Wednesday, November 30, 2011

In Modern America, Questioning War Is Considered Terrorism

According to the Department of Justice’s Inspector General (via AP), the FBI spied on an anti-war rally in Pittsburgh sponsored by a nonviolent anti-war and anti-discrimination group, pretending it was preventing terrorism:

The FBI gave inaccurate information to Congress and the public when it claimed a possible terrorism link to justify surveilling an anti-war rally in Pittsburgh, the Justice Department’s inspector general said Monday in a report on the bureau’s scrutiny of domestic activist groups.

Inspector General Glenn Fine said the FBI had no reason to expect that anyone of interest in a terrorism investigation would be present at the 2002 event sponsored by the Thomas Merton Center, a nonviolent anti-war and anti-discrimination group.

The surveillance was “an ill-conceived project on a slow work day,” the IG stated in a study of several FBI domestic terrorism probes of people affiliated with organizations such as Greenpeace and the Catholic Worker.

Earlier, in statements to Congress and in a press release, the FBI had described the surveillance as related to a terrorism investigation.
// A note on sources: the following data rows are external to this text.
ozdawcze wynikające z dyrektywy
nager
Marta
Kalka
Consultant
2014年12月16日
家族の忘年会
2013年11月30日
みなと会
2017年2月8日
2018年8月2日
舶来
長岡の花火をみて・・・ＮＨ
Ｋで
The FBI has broad definitions that enable it to classify matters as domestic terrorism that actually are trespassing or vandalism, the inspector general said.
Regarding the Pittsburgh rally, controversy erupted in 2006 over whether the FBI had spied on protesters at the event several years earlier because of their anti-war views.

The report concluded that, while the FBI probes were not generally predicated simply on the views of the targets, at least one FBI field office was focused on a group “as a result of its anti-war views.” It also found that “FBI agents and supervisors sometimes provided the [Office of the Inspector General] with speculative, after-the-fact rationalizations for their prior decisions to open investigations that we did not find persuasive.”